Publication information
- Publisher: Quality Comics
- First appearance: Feature Funnies #10 (Jul. 1938)
- Created by: Will Eisner

= Archie O'Toole =

Archie O'Toole was an American Golden Age comic-strip created by Will Eisner (under the pseudonym "Bud Thomas") for Quality Comics in 1938.

Initially serving as both artist and writer, Eisner soon began delegating work on the comic to his Eisner & Iger junior associates (who included George Tuska.) Eisner left the feature in February 1941, though his assistants continued to use his pen name until the comic was discontinued in 1949.

== Premise ==
Archie O'Toole was a young native of the mid-Atlantic island of Pyromania, some three thousand miles from the East Coast. An itinerant painter by occupation, he found himself thrown in jail after painting a portrait of a bearded man (the mercurial dictator of Pyromania, Gil O. Teen, having banned beards.) Gil O. Teen then commanded Archie to paint his own portrait, but the artist tricked the dictator into falling off a balcony, an embarrassment which (under the laws of Pyromania) meant his automatic deposition. The grateful people declared O'Toole the new king of Pyromania.

**CHECK YOUR UNDERSTANDING:**
- a) List every distinct year mentioned in the Archie O'Toole article.
- b) Answer these questions from the Archie O'Toole article:
(i) Which company published the comic?
(ii) How far is Pyromania from the East Coast?
(iii) What was Archie O'Toole's occupation?

**Source texts of formatted documents:**
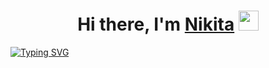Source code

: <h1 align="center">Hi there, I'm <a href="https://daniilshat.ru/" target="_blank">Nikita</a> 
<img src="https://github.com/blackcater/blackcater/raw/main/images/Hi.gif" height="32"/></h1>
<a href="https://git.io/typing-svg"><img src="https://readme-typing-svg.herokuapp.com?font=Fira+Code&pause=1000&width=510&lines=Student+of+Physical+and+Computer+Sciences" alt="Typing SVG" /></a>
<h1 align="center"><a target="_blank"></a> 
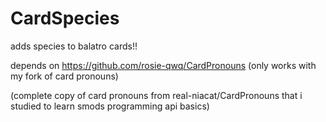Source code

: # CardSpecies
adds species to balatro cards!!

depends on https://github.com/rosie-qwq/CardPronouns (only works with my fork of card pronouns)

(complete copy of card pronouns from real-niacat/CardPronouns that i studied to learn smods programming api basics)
--
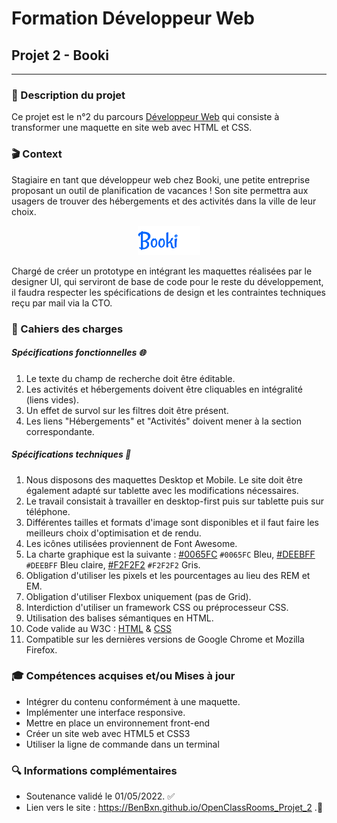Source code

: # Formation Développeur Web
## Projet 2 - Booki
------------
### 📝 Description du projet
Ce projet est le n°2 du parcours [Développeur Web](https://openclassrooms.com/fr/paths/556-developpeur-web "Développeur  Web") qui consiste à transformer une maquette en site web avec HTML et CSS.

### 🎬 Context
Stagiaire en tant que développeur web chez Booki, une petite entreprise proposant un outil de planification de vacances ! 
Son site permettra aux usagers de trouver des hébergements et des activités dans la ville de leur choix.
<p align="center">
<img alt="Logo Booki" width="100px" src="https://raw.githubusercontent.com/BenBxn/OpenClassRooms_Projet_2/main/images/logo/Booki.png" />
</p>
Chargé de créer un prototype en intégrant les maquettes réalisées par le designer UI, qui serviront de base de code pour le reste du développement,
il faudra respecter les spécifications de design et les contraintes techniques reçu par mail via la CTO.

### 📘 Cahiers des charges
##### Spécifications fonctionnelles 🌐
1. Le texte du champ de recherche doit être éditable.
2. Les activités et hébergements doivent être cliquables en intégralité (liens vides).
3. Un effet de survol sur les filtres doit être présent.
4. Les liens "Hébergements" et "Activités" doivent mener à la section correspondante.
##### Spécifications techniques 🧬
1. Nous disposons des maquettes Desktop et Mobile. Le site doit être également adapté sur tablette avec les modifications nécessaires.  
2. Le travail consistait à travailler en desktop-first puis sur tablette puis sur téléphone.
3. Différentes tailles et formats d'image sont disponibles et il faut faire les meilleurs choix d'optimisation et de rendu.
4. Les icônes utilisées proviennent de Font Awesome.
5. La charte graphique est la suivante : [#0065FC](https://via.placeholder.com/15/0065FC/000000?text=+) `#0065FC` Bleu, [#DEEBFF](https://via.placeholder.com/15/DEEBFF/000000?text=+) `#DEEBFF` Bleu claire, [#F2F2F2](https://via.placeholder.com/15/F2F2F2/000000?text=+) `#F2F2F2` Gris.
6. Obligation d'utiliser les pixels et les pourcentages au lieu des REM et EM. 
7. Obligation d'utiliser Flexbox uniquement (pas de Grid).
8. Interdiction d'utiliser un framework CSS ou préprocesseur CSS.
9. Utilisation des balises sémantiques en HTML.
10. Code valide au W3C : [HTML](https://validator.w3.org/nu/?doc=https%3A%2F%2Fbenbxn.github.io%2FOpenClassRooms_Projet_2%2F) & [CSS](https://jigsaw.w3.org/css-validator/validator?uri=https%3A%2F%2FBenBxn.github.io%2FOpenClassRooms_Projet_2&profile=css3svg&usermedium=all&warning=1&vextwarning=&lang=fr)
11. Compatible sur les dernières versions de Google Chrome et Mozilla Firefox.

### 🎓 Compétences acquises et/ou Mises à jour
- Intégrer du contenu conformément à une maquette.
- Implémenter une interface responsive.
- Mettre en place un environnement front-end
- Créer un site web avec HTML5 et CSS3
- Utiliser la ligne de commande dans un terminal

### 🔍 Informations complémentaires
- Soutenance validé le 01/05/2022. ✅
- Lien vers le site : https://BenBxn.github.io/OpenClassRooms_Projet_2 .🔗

**RESPONSES FOR EACH TASK:**
- a) 1938, 1941, 1949

- b)
(i) Quality Comics
(ii) Some three thousand miles
(iii) Itinerant painter